Exercise requirements: When you output the records, match them exactly and omit any picture they include.

───── Material provided

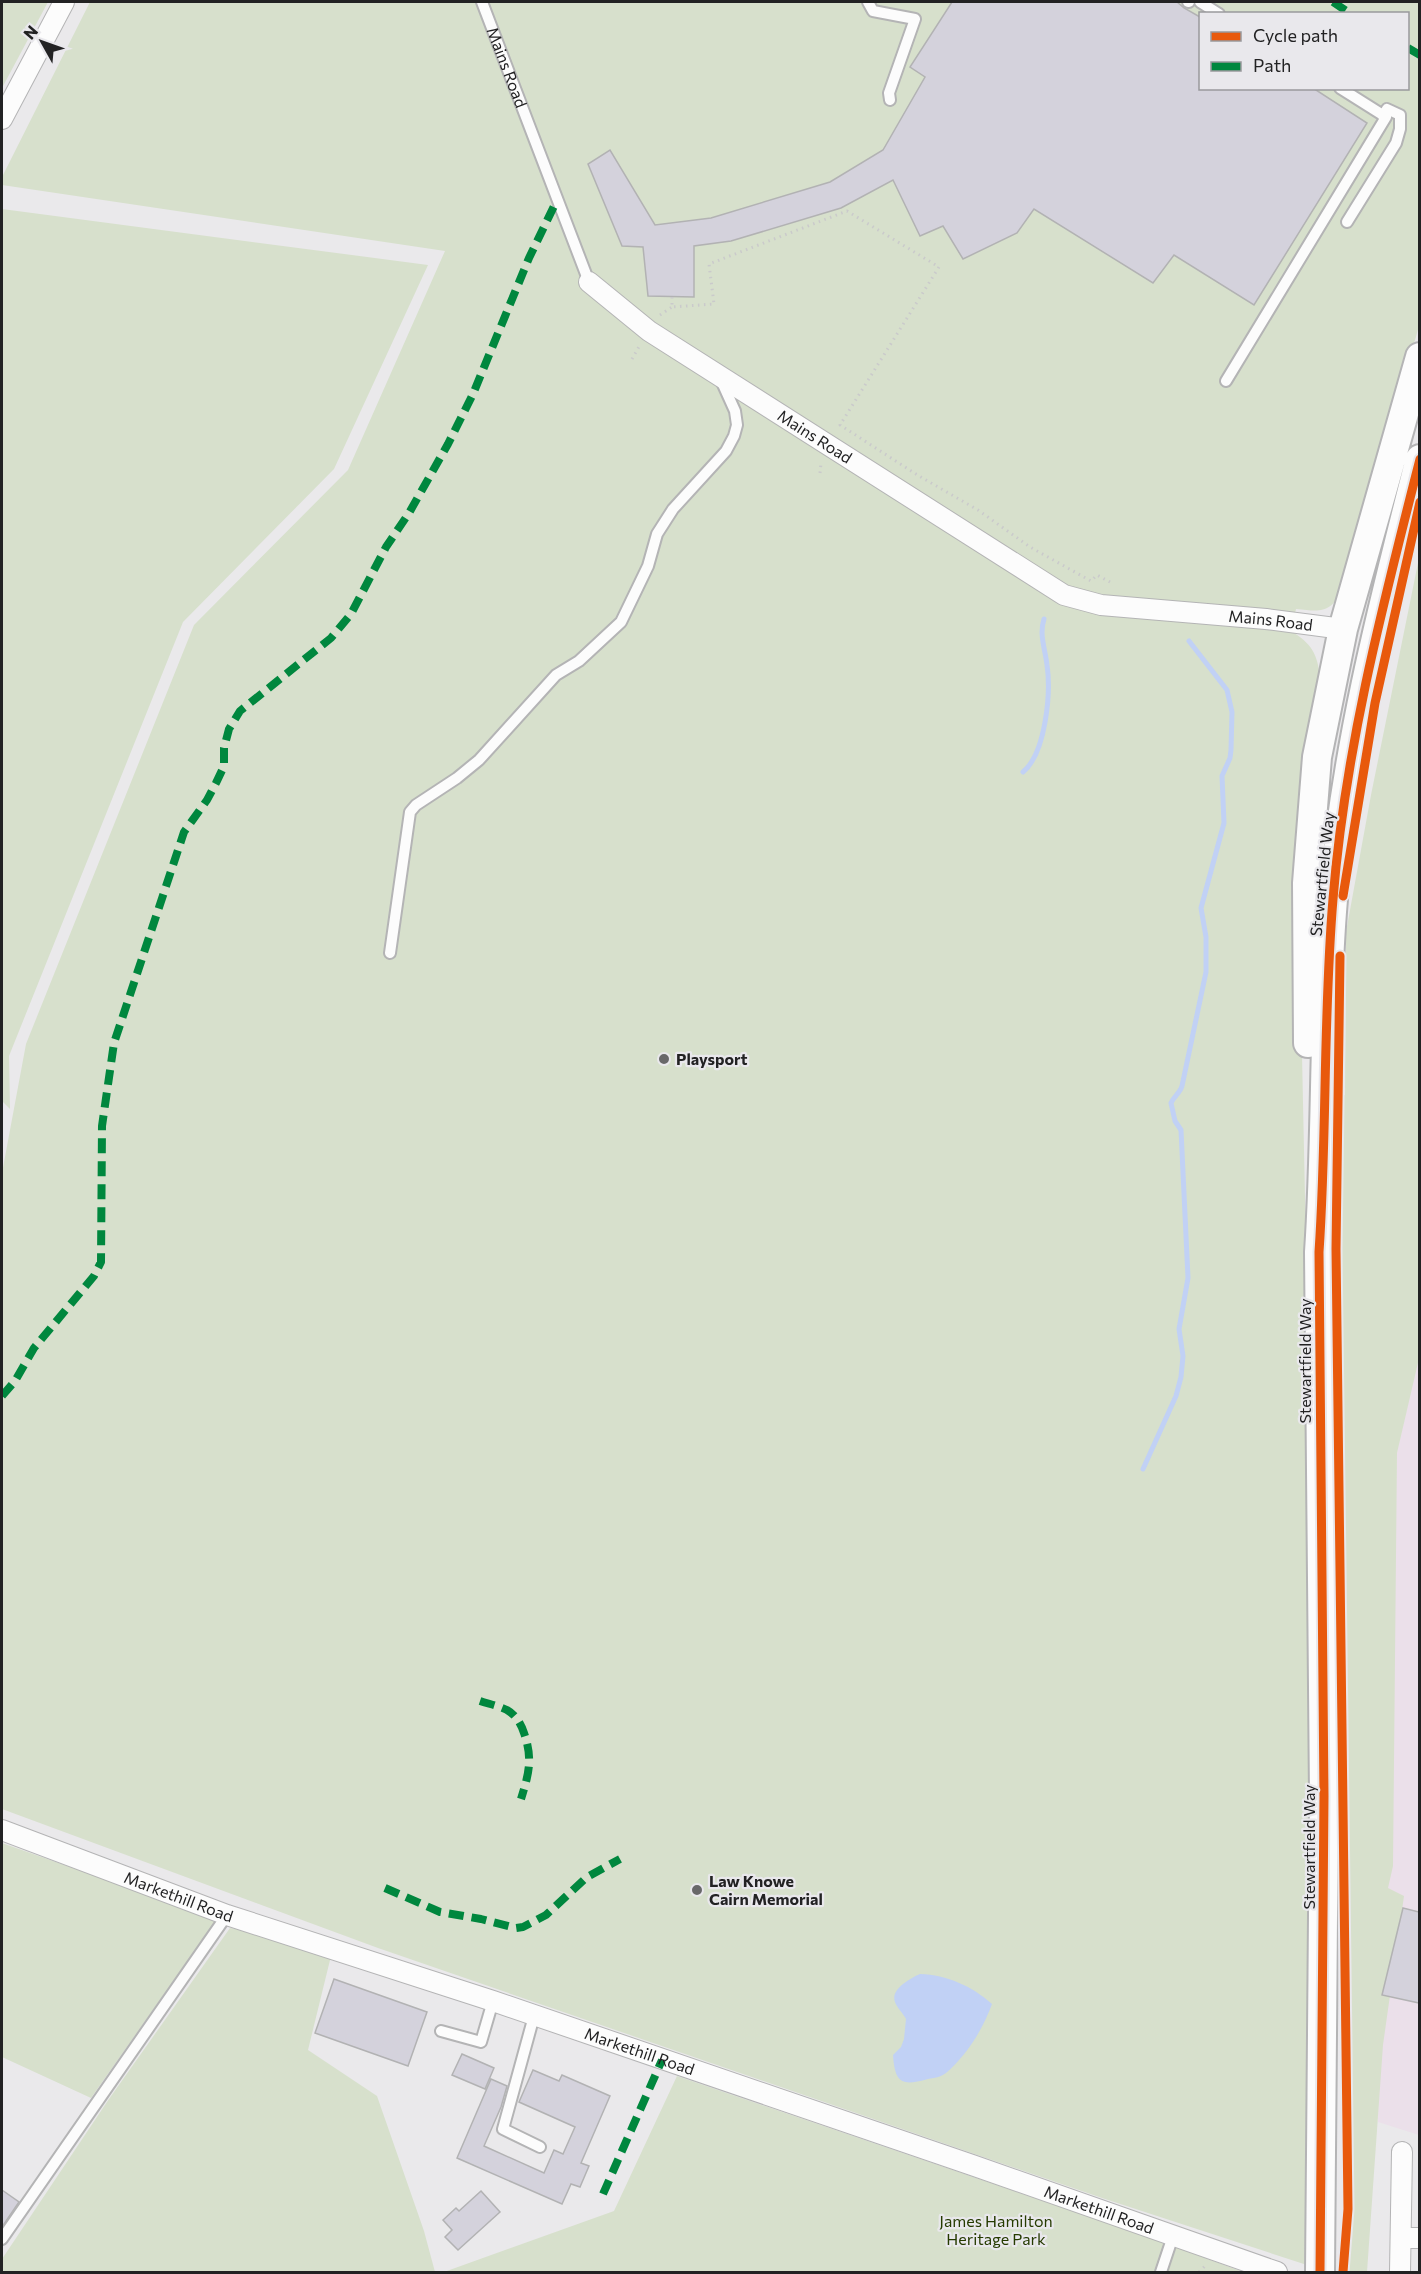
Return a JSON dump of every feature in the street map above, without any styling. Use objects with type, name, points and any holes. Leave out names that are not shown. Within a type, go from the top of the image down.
[{"type":"street","points":[[2,119],[64,2]]},
{"type":"street","name":"Mains Road","points":[[589,282],[649,331],[1064,595],[1101,605],[1342,628]]},
{"type":"street","name":"Stewartfield Way","points":[[1320,1252],[1311,1123],[1307,985],[1307,883],[1317,757],[1342,628],[1419,357]]},
{"type":"street","name":"Stewartfield Way","points":[[1320,2272],[1324,1784],[1320,1252],[1324,1173],[1323,1120],[1333,898],[1347,782],[1361,699],[1419,459]]},
{"type":"street","name":"Markethill Road","points":[[2,1830],[227,1915],[493,2001],[1277,2272]]},
{"type":"street","points":[[1400,2272],[1410,2238],[1401,2152]]},
{"type":"lane","name":"Mains Road","points":[[482,2],[589,282]]},
{"type":"lane","points":[[868,2],[873,11],[915,19],[889,93],[890,100]]},
{"type":"lane","points":[[1200,2],[1216,12]]},
{"type":"lane","points":[[1226,381],[1386,117],[1343,90]]},
{"type":"lane","points":[[1347,222],[1396,143],[1400,129],[1400,115],[1387,109],[1383,116]]},
{"type":"lane","points":[[390,953],[410,812],[416,805],[457,778],[479,760],[556,675],[579,661],[621,622],[648,566],[657,534],[674,509],[726,450],[734,436],[737,425],[735,411],[718,375]]},
{"type":"lane","points":[[2,2239],[227,1915]]},
{"type":"lane","points":[[441,2031],[481,2042],[493,2001]]},
{"type":"lane","points":[[534,2016],[502,2129],[540,2146]]},
{"type":"lane","points":[[1161,2272],[1173,2236]]},
{"type":"path","points":[[672,297],[672,307],[714,303],[709,264],[848,211],[939,267],[840,425],[919,476],[978,510],[1030,547],[1091,581],[1097,574],[1110,582]]},
{"type":"shaded area","points":[[1419,1354],[1419,2135],[1378,2122],[1397,1453]]},
{"type":"green space","points":[[2,2],[48,2],[2,88]]},
{"type":"green space","name":"Playsport","points":[[90,2],[1419,2],[1419,326],[1344,589],[1329,607],[1313,611],[1296,609],[1291,631],[1304,640],[1312,650],[1320,678],[1299,912],[1311,1483],[1310,2266],[1102,2198],[378,1948],[2,1809],[2,1173],[26,1044],[194,625],[348,470],[445,251],[2,185],[2,177]]},
{"type":"green space","points":[[2,209],[428,265],[334,469],[183,622],[9,1056],[10,1109],[2,1101]]},
{"type":"green space","points":[[1419,558],[1420,1354],[1397,1453],[1393,1866],[1388,1888],[1404,1896],[1383,2045],[1367,2272],[1343,2272],[1348,2209],[1336,1249],[1338,1096],[1345,1095],[1346,932]]},
{"type":"green space","points":[[2,1843],[217,1919],[91,2098],[2,2057]]},
{"type":"green space","points":[[230,1928],[260,1933],[331,1956],[308,2050],[377,2096],[424,2231],[435,2272],[2,2272],[2,2259],[109,2099]]},
{"type":"green space","name":"James Hamilton Heritage Park","points":[[677,2076],[1146,2236],[1243,2272],[444,2272],[614,2211]]},
{"type":"water","points":[[920,1974],[959,1983],[992,2004],[974,2041],[946,2073],[935,2078],[906,2082],[898,2077],[894,2065],[893,2055],[901,2047],[904,2039],[906,2019],[894,1997],[898,1988]]},
{"type":"building","points":[[952,2],[1177,2],[1199,16],[1199,90],[1316,90],[1367,123],[1254,305],[1174,255],[1153,283],[1034,209],[1017,233],[963,259],[943,226],[920,236],[893,180],[841,208],[731,241],[694,246],[694,297],[648,296],[643,247],[622,246],[588,164],[610,150],[655,225],[711,218],[830,182],[883,150],[925,77],[910,67]]},
{"type":"building","points":[[1403,1908],[1419,1912],[1419,2003],[1382,1995]]},
{"type":"building","points":[[334,1979],[427,2012],[408,2066],[315,2033]]},
{"type":"building","points":[[462,2054],[494,2068],[485,2089],[452,2075]]},
{"type":"building","points":[[533,2070],[559,2081],[562,2075],[610,2096],[581,2163],[589,2166],[580,2187],[571,2184],[562,2204],[457,2158],[491,2079],[507,2086],[501,2107],[484,2146],[544,2173],[554,2150],[563,2154],[575,2127],[519,2102]]},
{"type":"building","points":[[2,2190],[19,2202],[2,2227]]},
{"type":"building","points":[[481,2191],[500,2212],[458,2250],[445,2237],[452,2230],[443,2220],[456,2208],[459,2211]]},
{"type":"waterway","points":[[1023,772],[1037,751],[1045,722],[1048,677],[1042,636],[1044,619]]},
{"type":"waterway","points":[[1143,1469],[1176,1396],[1181,1377],[1183,1356],[1179,1329],[1188,1278],[1181,1130],[1175,1121],[1171,1103],[1182,1086],[1206,972],[1206,937],[1201,908],[1224,823],[1222,776],[1231,750],[1232,712],[1227,690],[1189,641]]},
{"type":"marked path","points":[[1333,2],[1348,12]]},
{"type":"marked path","points":[[1409,49],[1420,55]]},
{"type":"marked path","points":[[2,1396],[15,1381],[34,1348],[94,1276],[101,1262],[102,1126],[114,1043],[184,832],[207,800],[224,766],[224,748],[229,729],[240,711],[331,638],[351,614],[386,547],[409,513],[448,444],[473,394],[529,258],[557,200]]},
{"type":"marked path","points":[[480,1701],[510,1712],[518,1720],[523,1730],[529,1758],[528,1774],[521,1799]]},
{"type":"marked path","points":[[385,1888],[440,1912],[516,1928],[523,1927],[546,1915],[587,1877],[620,1859]]},
{"type":"marked path","points":[[603,2194],[662,2060]]},
{"type":"cycle path","points":[[1320,2272],[1324,1796],[1319,1252],[1330,943],[1339,843],[1356,732],[1379,622],[1420,459]]},
{"type":"cycle path","points":[[1343,896],[1375,703],[1420,502]]},
{"type":"cycle path","points":[[1340,956],[1336,1249],[1348,2209],[1343,2272]]},
{"type":"place","name":"Playsport","points":[[664,1059]]},
{"type":"place","name":"Law Knowe Cairn Memorial","points":[[697,1890]]}]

──────────

Result of the task:
Return a JSON dump of every feature in the street map above, without any styling. Use objects with type, name, points and any holes. Leave out names that are not shown. Within a type, go from the top of the image down.
[{"type":"street","points":[[2,119],[64,2]]},
{"type":"street","name":"Mains Road","points":[[589,282],[649,331],[1064,595],[1101,605],[1342,628]]},
{"type":"street","name":"Stewartfield Way","points":[[1320,1252],[1311,1123],[1307,985],[1307,883],[1317,757],[1342,628],[1419,357]]},
{"type":"street","name":"Stewartfield Way","points":[[1320,2272],[1324,1784],[1320,1252],[1324,1173],[1323,1120],[1333,898],[1347,782],[1361,699],[1419,459]]},
{"type":"street","name":"Markethill Road","points":[[2,1830],[227,1915],[493,2001],[1277,2272]]},
{"type":"street","points":[[1400,2272],[1410,2238],[1401,2152]]},
{"type":"lane","name":"Mains Road","points":[[482,2],[589,282]]},
{"type":"lane","points":[[868,2],[873,11],[915,19],[889,93],[890,100]]},
{"type":"lane","points":[[1200,2],[1216,12]]},
{"type":"lane","points":[[1226,381],[1386,117],[1343,90]]},
{"type":"lane","points":[[1347,222],[1396,143],[1400,129],[1400,115],[1387,109],[1383,116]]},
{"type":"lane","points":[[390,953],[410,812],[416,805],[457,778],[479,760],[556,675],[579,661],[621,622],[648,566],[657,534],[674,509],[726,450],[734,436],[737,425],[735,411],[718,375]]},
{"type":"lane","points":[[2,2239],[227,1915]]},
{"type":"lane","points":[[441,2031],[481,2042],[493,2001]]},
{"type":"lane","points":[[534,2016],[502,2129],[540,2146]]},
{"type":"lane","points":[[1161,2272],[1173,2236]]},
{"type":"path","points":[[672,297],[672,307],[714,303],[709,264],[848,211],[939,267],[840,425],[919,476],[978,510],[1030,547],[1091,581],[1097,574],[1110,582]]},
{"type":"shaded area","points":[[1419,1354],[1419,2135],[1378,2122],[1397,1453]]},
{"type":"green space","points":[[2,2],[48,2],[2,88]]},
{"type":"green space","name":"Playsport","points":[[90,2],[1419,2],[1419,326],[1344,589],[1329,607],[1313,611],[1296,609],[1291,631],[1304,640],[1312,650],[1320,678],[1299,912],[1311,1483],[1310,2266],[1102,2198],[378,1948],[2,1809],[2,1173],[26,1044],[194,625],[348,470],[445,251],[2,185],[2,177]]},
{"type":"green space","points":[[2,209],[428,265],[334,469],[183,622],[9,1056],[10,1109],[2,1101]]},
{"type":"green space","points":[[1419,558],[1420,1354],[1397,1453],[1393,1866],[1388,1888],[1404,1896],[1383,2045],[1367,2272],[1343,2272],[1348,2209],[1336,1249],[1338,1096],[1345,1095],[1346,932]]},
{"type":"green space","points":[[2,1843],[217,1919],[91,2098],[2,2057]]},
{"type":"green space","points":[[230,1928],[260,1933],[331,1956],[308,2050],[377,2096],[424,2231],[435,2272],[2,2272],[2,2259],[109,2099]]},
{"type":"green space","name":"James Hamilton Heritage Park","points":[[677,2076],[1146,2236],[1243,2272],[444,2272],[614,2211]]},
{"type":"water","points":[[920,1974],[959,1983],[992,2004],[974,2041],[946,2073],[935,2078],[906,2082],[898,2077],[894,2065],[893,2055],[901,2047],[904,2039],[906,2019],[894,1997],[898,1988]]},
{"type":"building","points":[[952,2],[1177,2],[1199,16],[1199,90],[1316,90],[1367,123],[1254,305],[1174,255],[1153,283],[1034,209],[1017,233],[963,259],[943,226],[920,236],[893,180],[841,208],[731,241],[694,246],[694,297],[648,296],[643,247],[622,246],[588,164],[610,150],[655,225],[711,218],[830,182],[883,150],[925,77],[910,67]]},
{"type":"building","points":[[1403,1908],[1419,1912],[1419,2003],[1382,1995]]},
{"type":"building","points":[[334,1979],[427,2012],[408,2066],[315,2033]]},
{"type":"building","points":[[462,2054],[494,2068],[485,2089],[452,2075]]},
{"type":"building","points":[[533,2070],[559,2081],[562,2075],[610,2096],[581,2163],[589,2166],[580,2187],[571,2184],[562,2204],[457,2158],[491,2079],[507,2086],[501,2107],[484,2146],[544,2173],[554,2150],[563,2154],[575,2127],[519,2102]]},
{"type":"building","points":[[2,2190],[19,2202],[2,2227]]},
{"type":"building","points":[[481,2191],[500,2212],[458,2250],[445,2237],[452,2230],[443,2220],[456,2208],[459,2211]]},
{"type":"waterway","points":[[1023,772],[1037,751],[1045,722],[1048,677],[1042,636],[1044,619]]},
{"type":"waterway","points":[[1143,1469],[1176,1396],[1181,1377],[1183,1356],[1179,1329],[1188,1278],[1181,1130],[1175,1121],[1171,1103],[1182,1086],[1206,972],[1206,937],[1201,908],[1224,823],[1222,776],[1231,750],[1232,712],[1227,690],[1189,641]]},
{"type":"marked path","points":[[1333,2],[1348,12]]},
{"type":"marked path","points":[[1409,49],[1420,55]]},
{"type":"marked path","points":[[2,1396],[15,1381],[34,1348],[94,1276],[101,1262],[102,1126],[114,1043],[184,832],[207,800],[224,766],[224,748],[229,729],[240,711],[331,638],[351,614],[386,547],[409,513],[448,444],[473,394],[529,258],[557,200]]},
{"type":"marked path","points":[[480,1701],[510,1712],[518,1720],[523,1730],[529,1758],[528,1774],[521,1799]]},
{"type":"marked path","points":[[385,1888],[440,1912],[516,1928],[523,1927],[546,1915],[587,1877],[620,1859]]},
{"type":"marked path","points":[[603,2194],[662,2060]]},
{"type":"cycle path","points":[[1320,2272],[1324,1796],[1319,1252],[1330,943],[1339,843],[1356,732],[1379,622],[1420,459]]},
{"type":"cycle path","points":[[1343,896],[1375,703],[1420,502]]},
{"type":"cycle path","points":[[1340,956],[1336,1249],[1348,2209],[1343,2272]]},
{"type":"place","name":"Playsport","points":[[664,1059]]},
{"type":"place","name":"Law Knowe Cairn Memorial","points":[[697,1890]]}]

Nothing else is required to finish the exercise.